Keengganan Muhammadiyah untuk berdialog hanya disebabkan terlalu kuatnya ego organisasi yang bangga dengan kebesaran dan sejarah ormasnya. Ayolah berdialog secara positif menuju titik temu, bukan melompat membanggakan produk kriteria Turki.
Bangga dengan sejarah, kebesaran, dan capaian organisasi adalah soal rasa dan jiwa, setiap warga Muhammadiyah berhak untuk bangga secara positif atas organisasinya dan capaiannya. Ini juga berlaku di organisasi keislaman lainnya, ini sesuatu yang normal dan alami. Ini juga hanya bisa dirasakan orang yang memiliki ikatan batin terhadap sebuah organisasi (jam’iyyah, persyarikatan), berbeda dengan orang yang sama sekali tidak memiliki ikatan batin kepada sebuah organisasi.

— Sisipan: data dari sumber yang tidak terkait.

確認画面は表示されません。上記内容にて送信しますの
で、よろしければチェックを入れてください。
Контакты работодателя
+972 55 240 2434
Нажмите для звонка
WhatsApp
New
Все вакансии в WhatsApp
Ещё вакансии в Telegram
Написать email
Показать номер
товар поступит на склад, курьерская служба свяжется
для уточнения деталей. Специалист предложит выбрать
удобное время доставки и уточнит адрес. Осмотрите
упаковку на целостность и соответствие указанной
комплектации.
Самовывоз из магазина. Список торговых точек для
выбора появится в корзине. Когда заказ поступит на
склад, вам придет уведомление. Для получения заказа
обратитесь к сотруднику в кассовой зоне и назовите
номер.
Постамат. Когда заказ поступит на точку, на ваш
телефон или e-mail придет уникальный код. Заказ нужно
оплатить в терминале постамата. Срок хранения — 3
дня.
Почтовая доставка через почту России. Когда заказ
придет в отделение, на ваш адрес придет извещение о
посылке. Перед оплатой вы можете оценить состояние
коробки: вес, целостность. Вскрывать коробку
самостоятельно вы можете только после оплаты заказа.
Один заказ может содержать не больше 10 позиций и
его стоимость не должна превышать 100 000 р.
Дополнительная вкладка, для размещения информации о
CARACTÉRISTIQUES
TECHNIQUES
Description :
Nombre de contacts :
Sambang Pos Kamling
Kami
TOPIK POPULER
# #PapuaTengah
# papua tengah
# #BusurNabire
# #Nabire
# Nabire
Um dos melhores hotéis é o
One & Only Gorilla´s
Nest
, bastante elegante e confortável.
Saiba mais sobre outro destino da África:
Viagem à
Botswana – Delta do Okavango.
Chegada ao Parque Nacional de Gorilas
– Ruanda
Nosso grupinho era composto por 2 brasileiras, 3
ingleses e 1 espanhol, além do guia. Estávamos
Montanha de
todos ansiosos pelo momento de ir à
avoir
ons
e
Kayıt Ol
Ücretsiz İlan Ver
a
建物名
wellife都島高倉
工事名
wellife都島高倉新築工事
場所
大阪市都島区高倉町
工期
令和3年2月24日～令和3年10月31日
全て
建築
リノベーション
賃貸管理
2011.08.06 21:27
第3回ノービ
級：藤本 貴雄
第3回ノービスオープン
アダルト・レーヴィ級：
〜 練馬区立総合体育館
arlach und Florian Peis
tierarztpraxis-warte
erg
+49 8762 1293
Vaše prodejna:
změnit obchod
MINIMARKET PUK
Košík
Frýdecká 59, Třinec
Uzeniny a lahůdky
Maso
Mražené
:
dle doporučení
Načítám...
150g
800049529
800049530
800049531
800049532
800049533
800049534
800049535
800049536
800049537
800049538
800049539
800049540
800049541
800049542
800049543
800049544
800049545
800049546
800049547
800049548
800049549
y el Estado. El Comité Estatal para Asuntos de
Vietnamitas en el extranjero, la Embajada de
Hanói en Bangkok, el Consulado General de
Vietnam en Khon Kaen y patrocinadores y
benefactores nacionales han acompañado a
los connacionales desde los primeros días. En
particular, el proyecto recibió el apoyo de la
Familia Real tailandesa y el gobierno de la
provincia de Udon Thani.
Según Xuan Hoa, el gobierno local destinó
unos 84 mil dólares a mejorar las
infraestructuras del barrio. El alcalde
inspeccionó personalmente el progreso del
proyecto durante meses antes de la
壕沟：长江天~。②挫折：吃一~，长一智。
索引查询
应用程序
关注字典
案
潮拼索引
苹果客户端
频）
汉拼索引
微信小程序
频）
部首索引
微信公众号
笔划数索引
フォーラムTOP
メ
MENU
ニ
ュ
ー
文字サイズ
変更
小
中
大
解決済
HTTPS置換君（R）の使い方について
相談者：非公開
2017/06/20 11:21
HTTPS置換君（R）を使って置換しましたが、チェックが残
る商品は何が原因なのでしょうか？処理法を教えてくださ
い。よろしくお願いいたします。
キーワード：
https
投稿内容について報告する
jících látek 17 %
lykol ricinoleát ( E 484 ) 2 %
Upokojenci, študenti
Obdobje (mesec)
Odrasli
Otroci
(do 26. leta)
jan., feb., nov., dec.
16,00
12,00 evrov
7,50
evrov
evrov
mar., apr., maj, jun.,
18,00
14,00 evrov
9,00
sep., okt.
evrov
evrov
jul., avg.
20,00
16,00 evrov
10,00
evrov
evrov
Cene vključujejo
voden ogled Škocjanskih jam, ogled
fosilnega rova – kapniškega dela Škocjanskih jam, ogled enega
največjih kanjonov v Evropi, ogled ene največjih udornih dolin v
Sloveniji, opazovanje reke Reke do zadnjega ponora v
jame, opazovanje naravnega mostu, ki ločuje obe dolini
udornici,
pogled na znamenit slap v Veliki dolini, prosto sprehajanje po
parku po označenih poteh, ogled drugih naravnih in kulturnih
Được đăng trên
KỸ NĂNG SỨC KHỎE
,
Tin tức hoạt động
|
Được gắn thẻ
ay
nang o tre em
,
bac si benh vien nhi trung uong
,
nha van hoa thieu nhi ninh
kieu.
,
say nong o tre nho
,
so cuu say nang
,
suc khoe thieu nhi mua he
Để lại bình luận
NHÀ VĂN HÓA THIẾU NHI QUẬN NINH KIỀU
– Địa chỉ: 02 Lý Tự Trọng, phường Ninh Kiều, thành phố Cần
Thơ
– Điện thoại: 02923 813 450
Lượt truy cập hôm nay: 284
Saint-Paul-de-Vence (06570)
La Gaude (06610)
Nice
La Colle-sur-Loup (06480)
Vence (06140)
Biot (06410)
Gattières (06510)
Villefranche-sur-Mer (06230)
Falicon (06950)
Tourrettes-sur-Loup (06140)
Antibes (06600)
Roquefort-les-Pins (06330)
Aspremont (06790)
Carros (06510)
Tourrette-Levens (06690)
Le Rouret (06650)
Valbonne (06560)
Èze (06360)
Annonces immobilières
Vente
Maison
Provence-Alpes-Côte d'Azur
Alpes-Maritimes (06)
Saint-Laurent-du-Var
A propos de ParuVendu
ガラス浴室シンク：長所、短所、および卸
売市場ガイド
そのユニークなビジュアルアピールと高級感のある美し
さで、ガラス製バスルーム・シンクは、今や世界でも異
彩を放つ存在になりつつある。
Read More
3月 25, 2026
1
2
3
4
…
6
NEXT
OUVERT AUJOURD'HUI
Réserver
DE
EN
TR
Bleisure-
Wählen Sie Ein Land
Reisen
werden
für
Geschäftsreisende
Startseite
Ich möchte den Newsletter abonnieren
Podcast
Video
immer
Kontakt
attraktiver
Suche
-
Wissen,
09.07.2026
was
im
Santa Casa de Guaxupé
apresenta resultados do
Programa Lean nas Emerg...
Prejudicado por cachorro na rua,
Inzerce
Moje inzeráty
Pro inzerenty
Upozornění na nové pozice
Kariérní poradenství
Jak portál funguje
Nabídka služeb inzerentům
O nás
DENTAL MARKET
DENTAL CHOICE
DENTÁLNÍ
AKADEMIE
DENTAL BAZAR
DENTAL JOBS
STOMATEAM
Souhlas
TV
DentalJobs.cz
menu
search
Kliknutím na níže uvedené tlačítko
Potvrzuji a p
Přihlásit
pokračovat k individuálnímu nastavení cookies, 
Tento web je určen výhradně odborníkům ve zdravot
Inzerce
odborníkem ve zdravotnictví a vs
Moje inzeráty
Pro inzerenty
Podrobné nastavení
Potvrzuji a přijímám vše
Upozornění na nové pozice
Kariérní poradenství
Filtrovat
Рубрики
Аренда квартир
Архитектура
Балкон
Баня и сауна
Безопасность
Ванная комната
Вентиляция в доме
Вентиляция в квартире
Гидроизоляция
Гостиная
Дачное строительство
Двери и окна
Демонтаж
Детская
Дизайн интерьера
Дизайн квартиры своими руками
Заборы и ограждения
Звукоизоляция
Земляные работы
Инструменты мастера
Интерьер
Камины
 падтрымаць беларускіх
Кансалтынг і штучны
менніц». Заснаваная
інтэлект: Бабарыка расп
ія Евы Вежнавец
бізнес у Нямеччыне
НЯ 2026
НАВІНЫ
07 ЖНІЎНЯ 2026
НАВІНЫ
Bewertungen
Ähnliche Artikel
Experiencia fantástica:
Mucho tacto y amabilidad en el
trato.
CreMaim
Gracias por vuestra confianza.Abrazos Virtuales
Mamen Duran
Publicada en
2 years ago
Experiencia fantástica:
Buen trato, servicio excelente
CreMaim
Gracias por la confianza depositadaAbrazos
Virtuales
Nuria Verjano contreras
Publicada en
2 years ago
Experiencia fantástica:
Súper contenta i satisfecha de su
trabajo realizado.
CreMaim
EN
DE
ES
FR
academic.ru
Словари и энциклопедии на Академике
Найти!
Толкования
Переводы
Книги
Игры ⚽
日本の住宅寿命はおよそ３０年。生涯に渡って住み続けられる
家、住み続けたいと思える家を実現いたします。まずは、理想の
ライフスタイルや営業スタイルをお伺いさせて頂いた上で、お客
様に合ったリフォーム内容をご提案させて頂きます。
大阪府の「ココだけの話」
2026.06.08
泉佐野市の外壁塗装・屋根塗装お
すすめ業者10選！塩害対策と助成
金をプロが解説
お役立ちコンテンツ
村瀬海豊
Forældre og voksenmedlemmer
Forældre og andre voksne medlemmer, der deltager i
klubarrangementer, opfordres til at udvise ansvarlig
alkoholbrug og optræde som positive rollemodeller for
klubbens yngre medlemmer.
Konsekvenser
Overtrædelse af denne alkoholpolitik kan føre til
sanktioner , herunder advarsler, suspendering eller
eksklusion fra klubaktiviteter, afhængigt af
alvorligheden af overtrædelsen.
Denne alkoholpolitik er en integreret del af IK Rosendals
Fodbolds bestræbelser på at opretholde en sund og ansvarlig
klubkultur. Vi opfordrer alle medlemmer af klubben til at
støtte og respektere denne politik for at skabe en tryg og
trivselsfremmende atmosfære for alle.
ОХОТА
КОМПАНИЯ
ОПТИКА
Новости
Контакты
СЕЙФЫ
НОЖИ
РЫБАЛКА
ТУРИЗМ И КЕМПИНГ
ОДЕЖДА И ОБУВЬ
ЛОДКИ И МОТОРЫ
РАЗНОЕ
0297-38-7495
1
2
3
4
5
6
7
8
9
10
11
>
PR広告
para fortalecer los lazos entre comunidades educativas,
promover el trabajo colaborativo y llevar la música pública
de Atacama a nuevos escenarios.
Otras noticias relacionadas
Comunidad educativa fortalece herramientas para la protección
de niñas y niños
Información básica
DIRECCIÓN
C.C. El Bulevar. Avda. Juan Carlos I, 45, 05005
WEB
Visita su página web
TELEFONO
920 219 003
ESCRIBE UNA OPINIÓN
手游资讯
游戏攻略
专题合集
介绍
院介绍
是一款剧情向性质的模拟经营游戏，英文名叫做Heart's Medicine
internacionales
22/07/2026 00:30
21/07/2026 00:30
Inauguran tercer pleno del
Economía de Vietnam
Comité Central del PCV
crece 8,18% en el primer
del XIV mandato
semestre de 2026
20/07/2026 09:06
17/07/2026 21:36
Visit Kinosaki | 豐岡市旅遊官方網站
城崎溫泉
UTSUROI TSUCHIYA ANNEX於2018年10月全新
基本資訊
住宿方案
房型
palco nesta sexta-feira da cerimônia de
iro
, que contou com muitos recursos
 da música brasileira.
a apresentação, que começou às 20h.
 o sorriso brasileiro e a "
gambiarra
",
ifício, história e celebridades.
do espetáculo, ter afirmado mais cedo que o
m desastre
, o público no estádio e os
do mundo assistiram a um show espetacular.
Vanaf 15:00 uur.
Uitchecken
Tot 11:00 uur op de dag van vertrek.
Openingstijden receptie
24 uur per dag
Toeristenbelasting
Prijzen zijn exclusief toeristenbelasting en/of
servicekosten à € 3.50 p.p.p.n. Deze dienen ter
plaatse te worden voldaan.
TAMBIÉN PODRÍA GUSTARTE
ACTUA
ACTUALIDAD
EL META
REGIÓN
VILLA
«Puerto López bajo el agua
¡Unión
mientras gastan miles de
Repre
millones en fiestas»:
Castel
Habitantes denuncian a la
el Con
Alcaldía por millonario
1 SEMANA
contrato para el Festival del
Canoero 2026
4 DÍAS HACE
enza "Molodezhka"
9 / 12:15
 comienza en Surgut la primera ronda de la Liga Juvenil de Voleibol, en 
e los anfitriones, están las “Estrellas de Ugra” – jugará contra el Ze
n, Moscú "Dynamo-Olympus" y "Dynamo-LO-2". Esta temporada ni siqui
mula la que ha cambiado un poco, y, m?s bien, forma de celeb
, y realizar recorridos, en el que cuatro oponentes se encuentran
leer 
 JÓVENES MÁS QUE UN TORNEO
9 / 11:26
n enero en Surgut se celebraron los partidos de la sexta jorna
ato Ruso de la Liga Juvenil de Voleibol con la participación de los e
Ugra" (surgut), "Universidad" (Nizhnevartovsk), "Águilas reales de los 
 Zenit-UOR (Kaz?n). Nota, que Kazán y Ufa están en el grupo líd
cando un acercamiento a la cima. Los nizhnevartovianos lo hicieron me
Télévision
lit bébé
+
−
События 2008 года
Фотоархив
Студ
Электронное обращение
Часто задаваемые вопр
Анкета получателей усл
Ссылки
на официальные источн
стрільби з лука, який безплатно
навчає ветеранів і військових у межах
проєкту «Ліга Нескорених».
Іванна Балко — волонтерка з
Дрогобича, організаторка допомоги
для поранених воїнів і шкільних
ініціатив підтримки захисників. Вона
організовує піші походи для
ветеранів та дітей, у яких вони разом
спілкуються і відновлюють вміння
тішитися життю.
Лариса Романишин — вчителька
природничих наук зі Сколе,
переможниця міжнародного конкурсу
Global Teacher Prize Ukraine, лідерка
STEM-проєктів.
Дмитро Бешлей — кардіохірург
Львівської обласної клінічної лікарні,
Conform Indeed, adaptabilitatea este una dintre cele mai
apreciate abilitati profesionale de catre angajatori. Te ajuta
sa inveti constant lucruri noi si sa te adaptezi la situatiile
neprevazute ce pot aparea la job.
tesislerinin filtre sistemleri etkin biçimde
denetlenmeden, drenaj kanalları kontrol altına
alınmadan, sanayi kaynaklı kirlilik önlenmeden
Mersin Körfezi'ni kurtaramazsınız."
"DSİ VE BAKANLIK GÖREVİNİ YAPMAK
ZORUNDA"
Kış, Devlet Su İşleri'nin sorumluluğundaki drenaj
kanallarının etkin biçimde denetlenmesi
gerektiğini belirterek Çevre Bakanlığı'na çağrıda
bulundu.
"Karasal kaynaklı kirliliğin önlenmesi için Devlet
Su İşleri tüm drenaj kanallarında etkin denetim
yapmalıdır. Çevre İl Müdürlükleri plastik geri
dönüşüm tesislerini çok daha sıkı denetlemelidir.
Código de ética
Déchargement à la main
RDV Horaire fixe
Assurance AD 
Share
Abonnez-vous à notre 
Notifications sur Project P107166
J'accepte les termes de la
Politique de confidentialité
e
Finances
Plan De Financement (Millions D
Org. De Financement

Kontribusi dalam bidang pendidikan, kesehatan, kebencanaan dan kemanusiaan, merupakan sumbangan riil Muhammadiyah untuk umat, bangsa, dan peradaban, yang tidak bisa dipungkiri oleh siapapun. Jika organisasi ini berjalan dengan keengganan, dengan ego, dengan semata berbangga, niscaya Muhammadiyah tidak akan sampai dalam tahap dan capaian seperti sekarang ini.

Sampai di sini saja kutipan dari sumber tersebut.